Il curriculum è in 7/90

Il regista. Bernard Choquet è nato in Francia il 1 gennaio 1949 ed ha studiato architettura presso la Scuola Nazionale delle Belle Arti di Parigi. Nel 1972 inizia il proprio lavoro presso l'ente radiotelevisivo francese, ma collabora contemporaneamente alla realizzazione di film fra i quali da ricordare "La Mort d'un Guide" di Jacques Ertaud. Rincontrerà Ertaud assistendolo nella realizzazione di "Ne pleure pas" prodotto dalla Gaumont.

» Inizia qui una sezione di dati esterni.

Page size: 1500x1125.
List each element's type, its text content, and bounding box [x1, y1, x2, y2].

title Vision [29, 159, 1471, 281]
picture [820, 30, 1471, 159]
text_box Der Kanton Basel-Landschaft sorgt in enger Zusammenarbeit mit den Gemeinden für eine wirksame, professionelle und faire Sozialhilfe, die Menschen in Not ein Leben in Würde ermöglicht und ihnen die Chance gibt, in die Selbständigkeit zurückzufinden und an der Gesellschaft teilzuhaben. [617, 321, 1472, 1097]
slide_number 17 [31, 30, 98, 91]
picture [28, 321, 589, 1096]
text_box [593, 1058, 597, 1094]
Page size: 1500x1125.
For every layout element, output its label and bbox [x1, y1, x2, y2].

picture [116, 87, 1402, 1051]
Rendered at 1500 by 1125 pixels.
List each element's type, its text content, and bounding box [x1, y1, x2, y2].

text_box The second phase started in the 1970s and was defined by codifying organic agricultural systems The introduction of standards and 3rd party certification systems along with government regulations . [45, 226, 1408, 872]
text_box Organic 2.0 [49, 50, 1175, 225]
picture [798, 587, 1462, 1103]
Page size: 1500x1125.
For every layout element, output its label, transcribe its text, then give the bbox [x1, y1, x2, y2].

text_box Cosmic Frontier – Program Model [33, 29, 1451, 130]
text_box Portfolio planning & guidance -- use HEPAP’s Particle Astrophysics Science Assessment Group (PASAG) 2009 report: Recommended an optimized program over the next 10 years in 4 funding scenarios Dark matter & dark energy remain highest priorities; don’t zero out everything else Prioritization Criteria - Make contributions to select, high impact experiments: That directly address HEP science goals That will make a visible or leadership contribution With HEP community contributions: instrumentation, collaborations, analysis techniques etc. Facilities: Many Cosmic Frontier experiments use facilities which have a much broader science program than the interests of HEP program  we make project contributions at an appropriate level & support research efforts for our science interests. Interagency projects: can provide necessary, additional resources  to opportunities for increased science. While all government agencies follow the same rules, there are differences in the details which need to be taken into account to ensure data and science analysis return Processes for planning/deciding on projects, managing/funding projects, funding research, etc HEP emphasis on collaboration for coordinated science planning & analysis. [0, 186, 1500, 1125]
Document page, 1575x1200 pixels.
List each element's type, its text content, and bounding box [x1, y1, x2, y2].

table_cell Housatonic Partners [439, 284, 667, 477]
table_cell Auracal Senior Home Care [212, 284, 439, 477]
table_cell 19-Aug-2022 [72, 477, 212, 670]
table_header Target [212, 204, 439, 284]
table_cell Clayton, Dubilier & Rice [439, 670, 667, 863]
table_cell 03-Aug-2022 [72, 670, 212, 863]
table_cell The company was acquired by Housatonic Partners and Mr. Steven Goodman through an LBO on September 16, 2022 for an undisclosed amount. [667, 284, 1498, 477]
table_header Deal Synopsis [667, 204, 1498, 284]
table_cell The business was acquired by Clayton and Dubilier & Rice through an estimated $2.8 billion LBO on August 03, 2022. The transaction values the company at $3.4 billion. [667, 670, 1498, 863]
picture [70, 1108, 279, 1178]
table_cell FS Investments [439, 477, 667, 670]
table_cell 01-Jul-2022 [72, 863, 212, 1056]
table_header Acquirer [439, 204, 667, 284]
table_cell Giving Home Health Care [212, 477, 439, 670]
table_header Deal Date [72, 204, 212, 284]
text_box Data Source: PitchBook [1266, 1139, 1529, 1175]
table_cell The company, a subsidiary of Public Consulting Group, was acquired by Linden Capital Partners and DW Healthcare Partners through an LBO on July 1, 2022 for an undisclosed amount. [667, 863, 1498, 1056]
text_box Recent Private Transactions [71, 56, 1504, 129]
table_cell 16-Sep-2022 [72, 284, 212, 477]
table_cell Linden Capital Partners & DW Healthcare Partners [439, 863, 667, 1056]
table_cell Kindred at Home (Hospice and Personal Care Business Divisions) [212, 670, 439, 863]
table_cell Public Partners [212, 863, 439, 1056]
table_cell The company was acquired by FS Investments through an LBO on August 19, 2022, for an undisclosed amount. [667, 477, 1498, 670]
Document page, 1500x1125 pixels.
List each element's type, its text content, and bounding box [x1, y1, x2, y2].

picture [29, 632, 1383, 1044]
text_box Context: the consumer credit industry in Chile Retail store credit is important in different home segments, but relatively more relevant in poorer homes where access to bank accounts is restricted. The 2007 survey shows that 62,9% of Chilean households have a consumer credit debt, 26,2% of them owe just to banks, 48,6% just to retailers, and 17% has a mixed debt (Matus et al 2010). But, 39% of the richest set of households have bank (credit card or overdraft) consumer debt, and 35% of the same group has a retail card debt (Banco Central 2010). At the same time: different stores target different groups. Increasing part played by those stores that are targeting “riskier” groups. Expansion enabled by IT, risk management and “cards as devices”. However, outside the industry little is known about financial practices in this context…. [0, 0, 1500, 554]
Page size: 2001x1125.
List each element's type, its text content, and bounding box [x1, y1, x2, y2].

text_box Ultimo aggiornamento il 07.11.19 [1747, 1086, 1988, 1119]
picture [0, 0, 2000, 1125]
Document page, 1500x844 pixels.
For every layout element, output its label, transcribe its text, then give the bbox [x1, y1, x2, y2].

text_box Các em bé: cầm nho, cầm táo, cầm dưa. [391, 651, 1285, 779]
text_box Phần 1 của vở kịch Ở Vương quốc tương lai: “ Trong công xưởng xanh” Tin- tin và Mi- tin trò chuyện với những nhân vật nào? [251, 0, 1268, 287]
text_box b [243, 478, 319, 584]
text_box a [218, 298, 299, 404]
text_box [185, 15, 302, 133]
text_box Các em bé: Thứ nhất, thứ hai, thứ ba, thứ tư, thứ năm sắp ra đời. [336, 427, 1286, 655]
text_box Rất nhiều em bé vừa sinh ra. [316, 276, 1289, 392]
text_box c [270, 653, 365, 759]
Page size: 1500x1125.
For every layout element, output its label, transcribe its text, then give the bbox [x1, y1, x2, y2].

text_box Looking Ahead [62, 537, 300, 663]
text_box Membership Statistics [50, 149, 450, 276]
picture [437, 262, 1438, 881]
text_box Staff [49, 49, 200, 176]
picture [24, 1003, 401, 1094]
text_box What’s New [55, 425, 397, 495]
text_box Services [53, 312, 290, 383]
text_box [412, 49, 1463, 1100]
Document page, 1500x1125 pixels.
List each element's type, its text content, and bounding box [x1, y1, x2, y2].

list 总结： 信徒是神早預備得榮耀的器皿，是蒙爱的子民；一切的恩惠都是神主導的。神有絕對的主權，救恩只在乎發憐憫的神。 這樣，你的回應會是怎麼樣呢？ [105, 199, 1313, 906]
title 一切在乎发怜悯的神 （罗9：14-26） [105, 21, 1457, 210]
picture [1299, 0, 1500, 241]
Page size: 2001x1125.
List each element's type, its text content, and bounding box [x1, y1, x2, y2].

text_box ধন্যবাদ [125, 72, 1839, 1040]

Nel 1974 su invito di Jacqueline Joubert diventa autore e produttore di trasmissioni per i ragazzi. Nel 1977 questi lavori gli permetteranno di diventare regista. Nel 1978 inizia a lavorare stabilmente per FR3. Nel 1979 e nel 1980 incontra nuovamente Ertaud per assisterlo nella realizzazione di "L'age Be" e "Sans famile". Negli stessi anni dirige la seconda uipe del film "La voie Jackson" di Gerard Herzog. Nel 1983 realizza il suo primo lungometraggio a soggetto "Gaspard de la Meije" con cui si presenterà per la prima volta a Trento vincendo il Gran Premio - Genziana d'oro. Lo stesso film ha vinto il Gran Premio a Les Diablerets e il Festival Televisivo di Montecarlo. Nel 1985 inizia la realizzazione di una serie di tre ritratti di alpinisti in collaborazione con Bernard Dumont "Les Conquants de l'Impossible. Nel 1987 presenta a Trento " Bonatti" e vince il suo secondo Gran Premio. E' stato componente della Giuria Internazionale del 34° Filmfestival.